EXERCISE BRIEF | Format the lines of the items below, from the line containing "family: Polemoniaceae" through the line containing "county / district: Washoe", inclusive, as a JSON list of strings with one string per line and blank lines omitted.

Data items |
☆ ☆ ☆ ☆ ☆
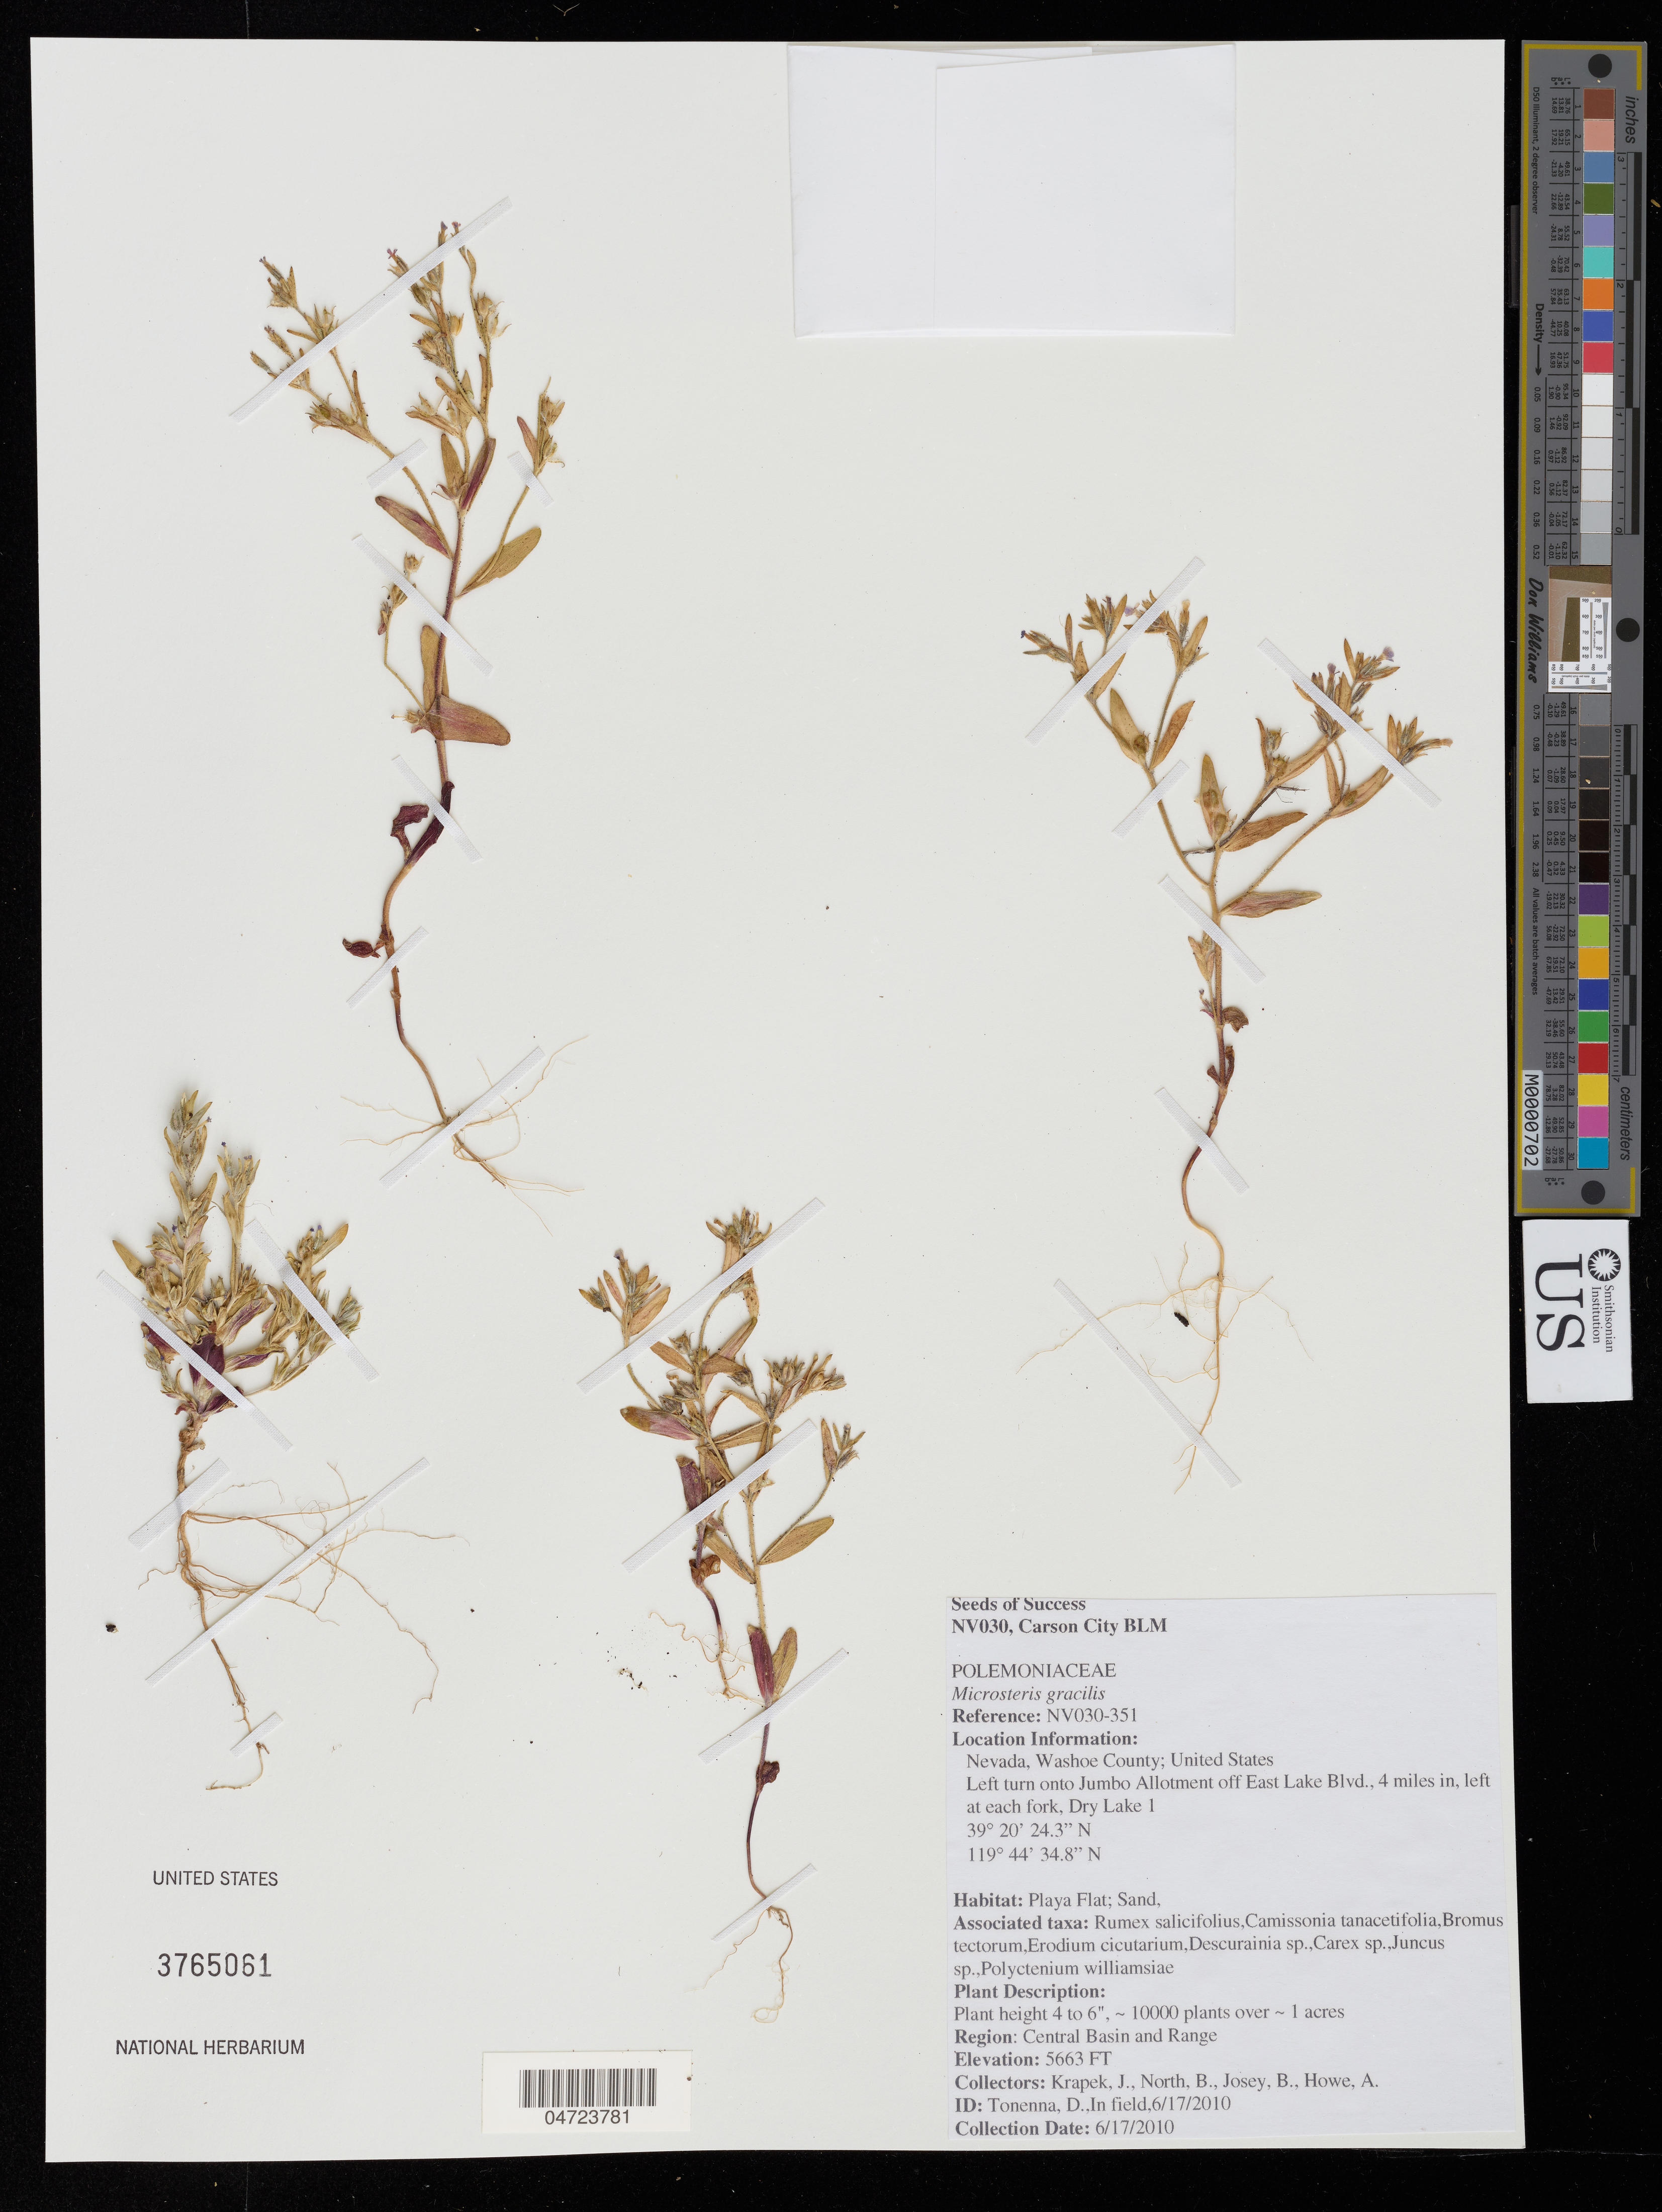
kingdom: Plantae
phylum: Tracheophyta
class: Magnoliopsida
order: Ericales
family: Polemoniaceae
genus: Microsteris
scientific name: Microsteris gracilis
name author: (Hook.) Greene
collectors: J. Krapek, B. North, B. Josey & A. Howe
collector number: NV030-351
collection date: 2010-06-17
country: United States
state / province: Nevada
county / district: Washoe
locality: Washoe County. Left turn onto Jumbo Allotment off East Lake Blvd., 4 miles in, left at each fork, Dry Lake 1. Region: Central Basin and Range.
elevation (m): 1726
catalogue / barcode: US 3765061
☆ ☆ ☆ ☆ ☆
TASK SOLUTION |
[
  "family: Polemoniaceae",
  "genus: Microsteris",
  "scientific name: Microsteris gracilis",
  "name author: (Hook.) Greene",
  "collectors: J. Krapek, B. North, B. Josey & A. Howe",
  "collector number: NV030-351",
  "collection date: 2010-06-17",
  "country: United States",
  "state / province: Nevada",
  "county / district: Washoe"
]